Von Frisch’s theory of bee communication was not questioned until Esch and some colleagues asked a simple, but now obvious, question: how were the bees able to see the dance inside of the darkened hive? Esch and other researchers learned that bees recognized the dance of the scout bee by hearing and sensing the dance in the dark. Vital information could be communicated through vibrations.
Esch specifically wanted to know how the bees were able to judge distances between the hive and the food source and communicate that in a meaningful way (well, to other bees). Bees have compound eyes, and Esch guessed that they were able to judge distances by the flickering motions caused by vegetation and terrain reflected into their eyes as they flew. This “flicker effect” served as a proxy for knowledge of actual distances: the bees did not communicate “50 feet to the flowers,” but rather “50 flickers to the flowers.” It was the number (and perhaps intensity) of flickers that the dance conveyed. To test this theory, Dr. Esch set up tubes marked with vertical stripes for the bees to fly through, and the bees reported distances based on the width and frequency of the stripes rather than the actual measured distance. Not only had Esch determined how bees relayed data on distance, but he could feed bees misinformation and control their actions. As I recall, Esch is a good man, and I am fairly confident he will not use this knowledge to unleash his bee army on the world.
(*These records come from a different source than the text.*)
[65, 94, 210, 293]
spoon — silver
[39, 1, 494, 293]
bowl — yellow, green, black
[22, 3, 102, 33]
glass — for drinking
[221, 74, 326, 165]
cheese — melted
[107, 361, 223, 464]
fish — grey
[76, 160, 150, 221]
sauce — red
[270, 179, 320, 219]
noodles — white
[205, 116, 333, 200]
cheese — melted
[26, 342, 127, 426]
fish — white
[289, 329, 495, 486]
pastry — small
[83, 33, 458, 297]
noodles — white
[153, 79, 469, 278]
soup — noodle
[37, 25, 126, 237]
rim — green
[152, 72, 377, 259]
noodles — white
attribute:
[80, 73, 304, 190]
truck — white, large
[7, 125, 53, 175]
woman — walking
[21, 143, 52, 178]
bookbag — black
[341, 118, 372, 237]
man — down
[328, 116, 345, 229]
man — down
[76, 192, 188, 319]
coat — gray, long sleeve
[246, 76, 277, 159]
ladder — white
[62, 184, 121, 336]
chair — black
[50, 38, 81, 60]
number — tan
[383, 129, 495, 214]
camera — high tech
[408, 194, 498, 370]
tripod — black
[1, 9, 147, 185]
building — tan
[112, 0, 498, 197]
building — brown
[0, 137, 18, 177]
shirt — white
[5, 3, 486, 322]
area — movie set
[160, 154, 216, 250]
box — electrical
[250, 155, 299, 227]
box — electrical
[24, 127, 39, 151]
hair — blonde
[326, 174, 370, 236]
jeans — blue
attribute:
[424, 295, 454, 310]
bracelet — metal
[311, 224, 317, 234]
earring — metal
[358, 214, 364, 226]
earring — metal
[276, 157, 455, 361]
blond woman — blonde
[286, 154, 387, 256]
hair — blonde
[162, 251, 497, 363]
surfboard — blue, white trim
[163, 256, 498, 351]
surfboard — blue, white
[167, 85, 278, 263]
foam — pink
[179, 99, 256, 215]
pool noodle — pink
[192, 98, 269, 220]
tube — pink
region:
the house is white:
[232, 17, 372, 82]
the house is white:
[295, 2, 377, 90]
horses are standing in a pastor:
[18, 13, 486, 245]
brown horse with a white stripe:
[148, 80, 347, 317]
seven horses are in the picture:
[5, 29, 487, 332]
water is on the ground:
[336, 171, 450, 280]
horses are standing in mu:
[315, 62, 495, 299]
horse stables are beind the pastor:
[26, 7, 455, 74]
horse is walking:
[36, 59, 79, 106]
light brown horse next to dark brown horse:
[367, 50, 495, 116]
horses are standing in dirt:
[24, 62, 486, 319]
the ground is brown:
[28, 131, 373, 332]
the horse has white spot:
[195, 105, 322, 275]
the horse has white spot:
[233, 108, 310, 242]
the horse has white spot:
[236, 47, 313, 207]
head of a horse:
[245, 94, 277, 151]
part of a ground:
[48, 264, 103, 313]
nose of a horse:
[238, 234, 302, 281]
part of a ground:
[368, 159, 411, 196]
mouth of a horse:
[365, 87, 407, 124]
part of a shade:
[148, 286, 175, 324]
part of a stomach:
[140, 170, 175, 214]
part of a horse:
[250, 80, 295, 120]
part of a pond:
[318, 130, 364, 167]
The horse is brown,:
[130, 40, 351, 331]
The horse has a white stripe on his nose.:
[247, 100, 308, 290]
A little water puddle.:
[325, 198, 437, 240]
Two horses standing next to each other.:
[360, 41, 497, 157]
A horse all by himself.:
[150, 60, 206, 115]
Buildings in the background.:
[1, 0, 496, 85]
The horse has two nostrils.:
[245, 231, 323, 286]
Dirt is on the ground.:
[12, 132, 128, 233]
Esch had more secrets of bee language to pry from these cagey little hoarders and investigated whether dancers produce scents distinct from non-dancing bees. He found that dancers produce four unique hydrocarbon-based chemicals. Reproducible in the lab, these scents were blown into hives and increased foraging behavior. As in their human counterparts, dancing bees produce scents that affect the behavior of their fellow foragers; perhaps in the case of humans, to move as far away from the scent-producing dancers as possible. Researchers also recently demonstrated that bees seek the buzz offered by caffeine-laced nectar, which amps up their dancing — so much that they tend to overestimate the quality of the food source. Social animals have a lot in common.
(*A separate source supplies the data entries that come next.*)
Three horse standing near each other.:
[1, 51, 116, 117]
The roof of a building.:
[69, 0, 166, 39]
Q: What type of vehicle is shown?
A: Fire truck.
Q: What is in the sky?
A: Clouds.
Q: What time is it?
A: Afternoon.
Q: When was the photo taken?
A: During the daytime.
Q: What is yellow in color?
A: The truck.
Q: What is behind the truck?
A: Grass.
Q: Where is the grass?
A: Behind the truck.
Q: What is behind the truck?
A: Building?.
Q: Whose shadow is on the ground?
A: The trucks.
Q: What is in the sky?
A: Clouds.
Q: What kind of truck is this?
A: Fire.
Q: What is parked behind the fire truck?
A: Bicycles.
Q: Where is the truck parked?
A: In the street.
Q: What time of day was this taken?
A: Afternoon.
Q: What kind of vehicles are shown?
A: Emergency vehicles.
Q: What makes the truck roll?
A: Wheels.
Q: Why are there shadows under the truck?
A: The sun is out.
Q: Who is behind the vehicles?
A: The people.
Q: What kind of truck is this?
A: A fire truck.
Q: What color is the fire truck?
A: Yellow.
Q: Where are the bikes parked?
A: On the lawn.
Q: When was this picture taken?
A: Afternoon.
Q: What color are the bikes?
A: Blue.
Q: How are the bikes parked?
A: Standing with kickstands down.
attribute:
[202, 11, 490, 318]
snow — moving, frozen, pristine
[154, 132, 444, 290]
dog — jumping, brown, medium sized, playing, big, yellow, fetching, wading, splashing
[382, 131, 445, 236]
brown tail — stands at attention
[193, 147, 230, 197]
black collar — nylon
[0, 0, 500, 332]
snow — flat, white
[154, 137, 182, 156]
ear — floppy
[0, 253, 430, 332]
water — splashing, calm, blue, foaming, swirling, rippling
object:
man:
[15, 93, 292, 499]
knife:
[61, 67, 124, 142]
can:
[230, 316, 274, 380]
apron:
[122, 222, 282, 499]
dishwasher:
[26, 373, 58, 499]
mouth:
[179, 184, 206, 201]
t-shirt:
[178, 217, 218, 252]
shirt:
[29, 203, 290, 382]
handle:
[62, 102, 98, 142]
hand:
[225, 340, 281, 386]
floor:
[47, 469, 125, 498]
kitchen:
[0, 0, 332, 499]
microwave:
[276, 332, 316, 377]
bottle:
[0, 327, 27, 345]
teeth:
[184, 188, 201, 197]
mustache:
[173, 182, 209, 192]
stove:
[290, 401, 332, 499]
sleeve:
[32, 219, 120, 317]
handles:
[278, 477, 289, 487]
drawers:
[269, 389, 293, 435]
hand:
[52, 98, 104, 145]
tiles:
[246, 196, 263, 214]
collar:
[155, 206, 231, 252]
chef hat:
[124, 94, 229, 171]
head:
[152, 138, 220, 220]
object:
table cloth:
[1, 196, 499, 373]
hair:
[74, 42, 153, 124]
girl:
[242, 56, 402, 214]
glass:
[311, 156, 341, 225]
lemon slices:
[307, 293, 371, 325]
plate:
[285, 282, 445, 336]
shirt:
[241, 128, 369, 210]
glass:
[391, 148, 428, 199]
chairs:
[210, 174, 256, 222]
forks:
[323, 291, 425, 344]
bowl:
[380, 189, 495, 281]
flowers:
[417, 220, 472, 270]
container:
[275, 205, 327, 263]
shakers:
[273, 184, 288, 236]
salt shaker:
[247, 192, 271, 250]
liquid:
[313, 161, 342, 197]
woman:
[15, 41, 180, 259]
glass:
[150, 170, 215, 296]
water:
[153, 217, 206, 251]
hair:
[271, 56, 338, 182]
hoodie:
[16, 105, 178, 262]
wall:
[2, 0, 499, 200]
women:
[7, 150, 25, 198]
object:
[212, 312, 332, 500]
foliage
Esch’s discoveries are still inspiring researchers. A recent paper in Bee Culture Magazine (seriously) titled “Waggle-Dancing Bees Emit Body Odors: New Evidence of an Important Role for Scent in Bee Foraging Communication” reports additional odor cues, citing Esch as one of the leaders in the field. His entire career has been marked by a willingness to recognize the efforts of his predecessors, patiently toil on new ideas and ask questions that challenge orthodoxy; to see through the darkness and ask, what might be?
So consider the bee when you need to simply shut up and dance.
The views expressed in this column are those of the author and not necessarily those of The Observer.